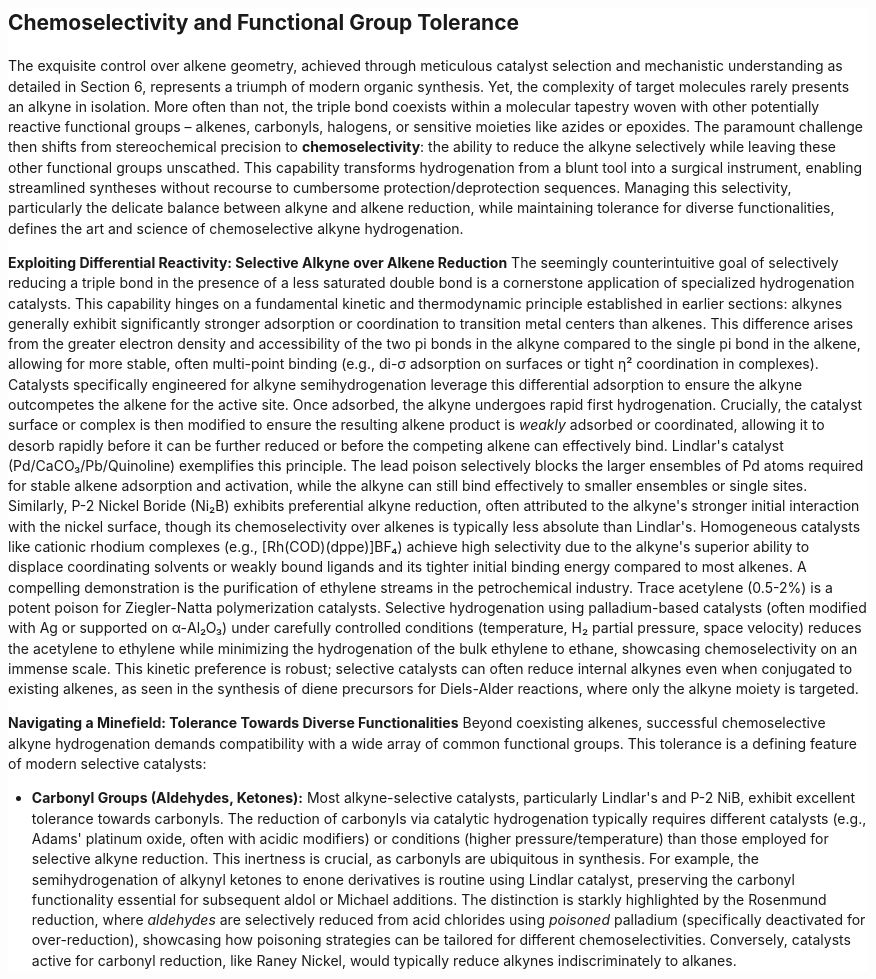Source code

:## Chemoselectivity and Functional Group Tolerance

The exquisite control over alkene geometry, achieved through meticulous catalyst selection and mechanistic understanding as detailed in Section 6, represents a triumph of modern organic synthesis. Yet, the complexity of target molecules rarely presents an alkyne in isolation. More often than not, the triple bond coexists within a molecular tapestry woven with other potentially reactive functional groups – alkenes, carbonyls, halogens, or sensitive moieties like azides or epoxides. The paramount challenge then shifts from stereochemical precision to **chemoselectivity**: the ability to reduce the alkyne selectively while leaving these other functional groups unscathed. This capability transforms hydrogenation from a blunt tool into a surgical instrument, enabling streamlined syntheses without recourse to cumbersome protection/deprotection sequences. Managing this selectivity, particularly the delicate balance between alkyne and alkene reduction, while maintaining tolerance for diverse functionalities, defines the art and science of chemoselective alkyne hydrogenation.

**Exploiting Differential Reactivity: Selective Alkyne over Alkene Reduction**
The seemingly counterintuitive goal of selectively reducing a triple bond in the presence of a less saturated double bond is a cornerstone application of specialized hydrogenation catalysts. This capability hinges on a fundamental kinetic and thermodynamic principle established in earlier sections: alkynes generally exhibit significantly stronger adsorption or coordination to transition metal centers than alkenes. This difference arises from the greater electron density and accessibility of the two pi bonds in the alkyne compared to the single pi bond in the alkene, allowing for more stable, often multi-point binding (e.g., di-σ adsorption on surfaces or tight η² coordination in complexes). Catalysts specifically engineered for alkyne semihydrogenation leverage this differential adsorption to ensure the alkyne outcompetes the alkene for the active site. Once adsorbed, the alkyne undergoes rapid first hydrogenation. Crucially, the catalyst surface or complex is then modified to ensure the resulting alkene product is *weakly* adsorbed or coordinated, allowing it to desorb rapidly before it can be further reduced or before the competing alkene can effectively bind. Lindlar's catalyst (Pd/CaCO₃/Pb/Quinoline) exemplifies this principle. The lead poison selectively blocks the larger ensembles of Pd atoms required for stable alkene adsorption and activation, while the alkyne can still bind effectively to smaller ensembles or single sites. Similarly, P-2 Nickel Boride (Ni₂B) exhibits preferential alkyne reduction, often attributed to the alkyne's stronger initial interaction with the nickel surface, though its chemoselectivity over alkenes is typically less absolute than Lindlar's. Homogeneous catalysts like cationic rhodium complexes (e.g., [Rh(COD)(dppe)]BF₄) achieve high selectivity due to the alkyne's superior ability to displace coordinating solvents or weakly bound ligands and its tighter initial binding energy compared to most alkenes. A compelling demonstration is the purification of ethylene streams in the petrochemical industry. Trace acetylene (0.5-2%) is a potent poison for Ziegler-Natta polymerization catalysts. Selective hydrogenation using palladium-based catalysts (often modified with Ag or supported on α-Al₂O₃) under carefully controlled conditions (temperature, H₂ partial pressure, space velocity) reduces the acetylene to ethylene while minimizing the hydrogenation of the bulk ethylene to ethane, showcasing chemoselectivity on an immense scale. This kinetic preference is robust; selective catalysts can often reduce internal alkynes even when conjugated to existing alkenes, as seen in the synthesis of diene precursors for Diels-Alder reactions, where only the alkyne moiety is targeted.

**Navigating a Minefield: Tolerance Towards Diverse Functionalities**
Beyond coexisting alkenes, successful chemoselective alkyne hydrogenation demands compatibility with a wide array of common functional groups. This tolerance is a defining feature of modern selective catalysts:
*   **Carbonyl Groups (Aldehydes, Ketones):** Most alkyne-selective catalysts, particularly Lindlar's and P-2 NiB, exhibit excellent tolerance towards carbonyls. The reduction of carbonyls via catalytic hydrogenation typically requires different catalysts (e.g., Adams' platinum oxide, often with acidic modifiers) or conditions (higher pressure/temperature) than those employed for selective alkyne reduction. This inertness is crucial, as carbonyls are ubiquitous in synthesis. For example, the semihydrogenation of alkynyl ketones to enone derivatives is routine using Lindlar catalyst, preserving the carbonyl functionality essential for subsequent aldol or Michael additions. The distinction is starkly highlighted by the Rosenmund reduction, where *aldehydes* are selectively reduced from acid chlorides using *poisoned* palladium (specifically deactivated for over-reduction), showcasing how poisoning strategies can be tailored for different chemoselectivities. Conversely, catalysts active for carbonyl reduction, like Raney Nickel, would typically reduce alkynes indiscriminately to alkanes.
• • • •
## TASK
Above are the records. Identify each line that contains the word "modern".

## ANSWER BOX
The exquisite control over alkene geometry, achieved through meticulous catalyst selection and mechanistic understanding as detailed in Section 6, represents a triumph of modern organic synthesis. Yet, the complexity of target molecules rarely presents an alkyne in isolation. More often than not, the triple bond coexists within a molecular tapestry woven with other potentially reactive functional groups – alkenes, carbonyls, halogens, or sensitive moieties like azides or epoxides. The paramount challenge then shifts from stereochemical precision to **chemoselectivity**: the ability to reduce the alkyne selectively while leaving these other functional groups unscathed. This capability transforms hydrogenation from a blunt tool into a surgical instrument, enabling streamlined syntheses without recourse to cumbersome protection/deprotection sequences. Managing this selectivity, particularly the delicate balance between alkyne and alkene reduction, while maintaining tolerance for diverse functionalities, defines the art and science of chemoselective alkyne hydrogenation.
Beyond coexisting alkenes, successful chemoselective alkyne hydrogenation demands compatibility with a wide array of common functional groups. This tolerance is a defining feature of modern selective catalysts:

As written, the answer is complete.